Higher income earners who are not insured are being offered cheap health insurance deals which allow policyholders to beat the tax surcharge.
The surcharge affects singles earning more than $50,000 a year and families earning more than $100,000. However, they can avoid the surcharge by taking one of the new policies, where patients pay less for cover depending on how large an excess fee they agree to pay.
A family earning $100,000 can take out a policy with MBF for $670, under which they must pay the first $1,000 of a hospital fee. This saves them from paying $1,000 to the Tax Office, so those who are liable to the surcharge save $330 simply by taking out the policy.
The catch for the Government is that no-one with private health insurance is obliged to use their cover and can continue to use the public system and avoid paying the excess.
This would undermine the Government's strategy to stop leakage from private health schemes - only 32 per cent of the population is covered, compared with 50 per cent in 1985 - as well as to coerce highincome earners to go private and take pressure off Medicare.
The managing director of MBF, Mr David Ashenden, last week took the unusual step of writing to all Federal MPs to distance the fund from advice that high-income earners could avoid the surcharge and still use the public hospital system.

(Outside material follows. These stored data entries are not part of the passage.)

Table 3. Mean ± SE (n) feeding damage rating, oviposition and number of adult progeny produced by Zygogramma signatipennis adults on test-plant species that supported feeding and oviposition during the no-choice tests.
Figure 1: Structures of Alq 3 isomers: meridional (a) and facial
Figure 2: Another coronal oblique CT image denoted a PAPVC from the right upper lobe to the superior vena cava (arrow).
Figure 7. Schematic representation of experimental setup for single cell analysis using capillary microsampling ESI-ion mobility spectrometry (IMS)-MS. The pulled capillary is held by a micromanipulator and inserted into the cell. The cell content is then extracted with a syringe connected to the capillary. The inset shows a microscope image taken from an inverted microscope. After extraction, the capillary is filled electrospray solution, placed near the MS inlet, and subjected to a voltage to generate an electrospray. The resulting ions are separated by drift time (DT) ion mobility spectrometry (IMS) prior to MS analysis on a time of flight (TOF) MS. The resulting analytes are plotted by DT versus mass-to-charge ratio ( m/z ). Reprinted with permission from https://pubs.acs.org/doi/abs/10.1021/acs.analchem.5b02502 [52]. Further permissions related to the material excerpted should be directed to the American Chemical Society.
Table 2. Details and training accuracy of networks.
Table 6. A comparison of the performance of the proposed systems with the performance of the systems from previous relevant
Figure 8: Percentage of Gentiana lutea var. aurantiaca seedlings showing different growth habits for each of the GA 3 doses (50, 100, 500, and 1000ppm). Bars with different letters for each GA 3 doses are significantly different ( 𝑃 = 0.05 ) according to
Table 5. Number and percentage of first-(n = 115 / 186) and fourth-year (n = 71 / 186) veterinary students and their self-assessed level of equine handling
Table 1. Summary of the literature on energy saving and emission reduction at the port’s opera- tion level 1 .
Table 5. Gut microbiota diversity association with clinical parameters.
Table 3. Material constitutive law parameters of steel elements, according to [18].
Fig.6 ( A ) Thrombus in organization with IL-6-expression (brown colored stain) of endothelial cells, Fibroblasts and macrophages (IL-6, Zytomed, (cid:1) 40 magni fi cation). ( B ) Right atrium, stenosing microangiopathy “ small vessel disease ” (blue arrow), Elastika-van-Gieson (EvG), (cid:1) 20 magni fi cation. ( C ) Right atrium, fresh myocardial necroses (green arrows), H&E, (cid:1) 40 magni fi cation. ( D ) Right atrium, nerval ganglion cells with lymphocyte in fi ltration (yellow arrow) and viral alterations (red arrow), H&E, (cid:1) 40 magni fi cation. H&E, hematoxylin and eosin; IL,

He acknowledged that the dodge was possible but called on the Government to means-test access to the public system to reduce Medicare's burden.
The Government's TV advertisements will show families travelling down a freeway in hospital trolleys instead of cars. A traffic jam develops and some families veer off to an express lane marked "private insurance".
The Health Minister, Dr Wooldridge, said last week that even in the case of dangerously ill people, there was "very strong anecdotal evidence when you talk to doctors that people do actually get treatment faster if they have private health cover".